◆ Your goal
The output is a word-for-word repeat of the listing below, free of images.

● ● ● ● ● ● ●

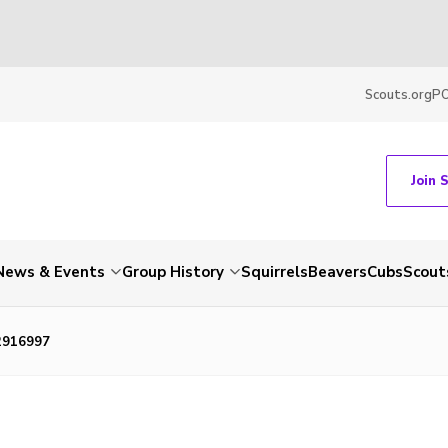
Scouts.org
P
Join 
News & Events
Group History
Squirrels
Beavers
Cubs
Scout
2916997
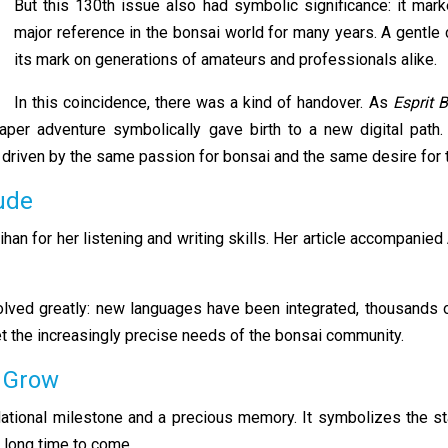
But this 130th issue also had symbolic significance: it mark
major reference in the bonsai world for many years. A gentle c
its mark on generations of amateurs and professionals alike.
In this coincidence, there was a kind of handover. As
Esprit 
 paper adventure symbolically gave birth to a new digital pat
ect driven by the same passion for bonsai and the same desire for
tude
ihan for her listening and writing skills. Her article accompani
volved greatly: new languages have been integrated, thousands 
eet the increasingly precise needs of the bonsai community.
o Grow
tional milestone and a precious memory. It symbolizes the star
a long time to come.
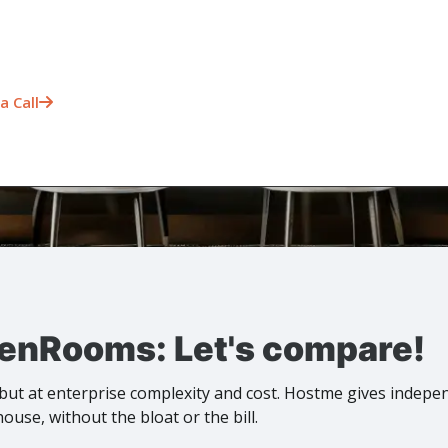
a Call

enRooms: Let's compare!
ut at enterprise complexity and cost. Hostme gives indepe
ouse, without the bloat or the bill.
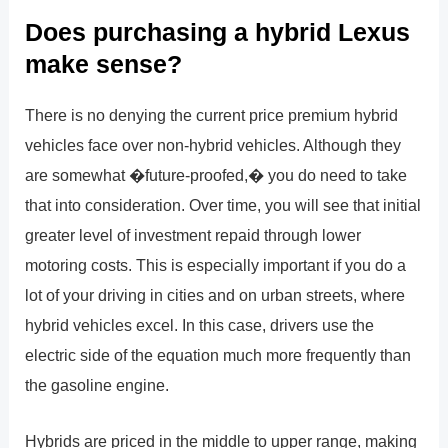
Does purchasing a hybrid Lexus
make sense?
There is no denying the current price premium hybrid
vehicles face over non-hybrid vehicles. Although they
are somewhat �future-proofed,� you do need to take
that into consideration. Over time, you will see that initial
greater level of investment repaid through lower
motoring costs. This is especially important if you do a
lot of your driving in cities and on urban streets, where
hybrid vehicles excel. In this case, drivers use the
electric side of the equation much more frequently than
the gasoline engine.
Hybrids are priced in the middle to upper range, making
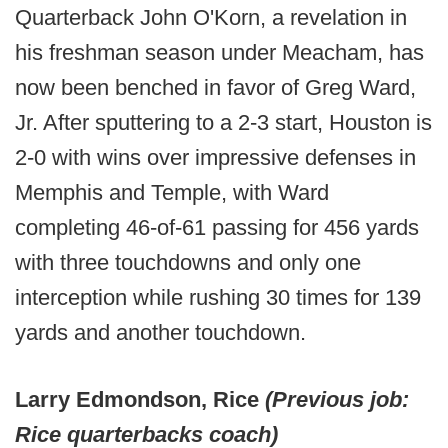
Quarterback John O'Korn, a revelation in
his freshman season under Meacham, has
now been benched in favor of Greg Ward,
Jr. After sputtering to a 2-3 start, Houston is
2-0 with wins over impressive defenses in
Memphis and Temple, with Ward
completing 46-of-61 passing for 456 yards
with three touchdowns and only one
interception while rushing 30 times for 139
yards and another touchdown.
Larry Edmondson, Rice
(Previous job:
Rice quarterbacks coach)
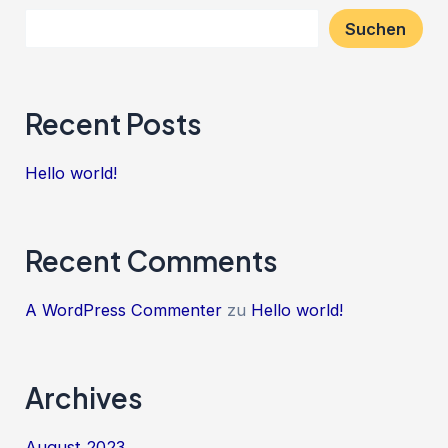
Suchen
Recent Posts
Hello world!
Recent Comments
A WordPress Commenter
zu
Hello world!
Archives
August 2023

● ● ● ● ● ● ●

◆ Output below
Scouts.org
P
Join 
News & Events
Group History
Squirrels
Beavers
Cubs
Scout
2916997
But this 130th issue also had symbolic significance: it mark
major reference in the bonsai world for many years. A gentle c
its mark on generations of amateurs and professionals alike.
In this coincidence, there was a kind of handover. As
Esprit 
 paper adventure symbolically gave birth to a new digital pat
ect driven by the same passion for bonsai and the same desire for
tude
ihan for her listening and writing skills. Her article accompani
volved greatly: new languages have been integrated, thousands 
eet the increasingly precise needs of the bonsai community.
o Grow
tional milestone and a precious memory. It symbolizes the star
a long time to come.
a Call

enRooms: Let's compare!
ut at enterprise complexity and cost. Hostme gives indepe
ouse, without the bloat or the bill.
Does purchasing a hybrid Lexus
make sense?
There is no denying the current price premium hybrid
vehicles face over non-hybrid vehicles. Although they
are somewhat �future-proofed,� you do need to take
that into consideration. Over time, you will see that initial
greater level of investment repaid through lower
motoring costs. This is especially important if you do a
lot of your driving in cities and on urban streets, where
hybrid vehicles excel. In this case, drivers use the
electric side of the equation much more frequently than
the gasoline engine.
Hybrids are priced in the middle to upper range, making
Quarterback John O'Korn, a revelation in
his freshman season under Meacham, has
now been benched in favor of Greg Ward,
Jr. After sputtering to a 2-3 start, Houston is
2-0 with wins over impressive defenses in
Memphis and Temple, with Ward
completing 46-of-61 passing for 456 yards
with three touchdowns and only one
interception while rushing 30 times for 139
yards and another touchdown.
Larry Edmondson, Rice
(Previous job:
Rice quarterbacks coach)
Suchen
Recent Posts
Hello world!
Recent Comments
A WordPress Commenter
zu
Hello world!
Archives
August 2023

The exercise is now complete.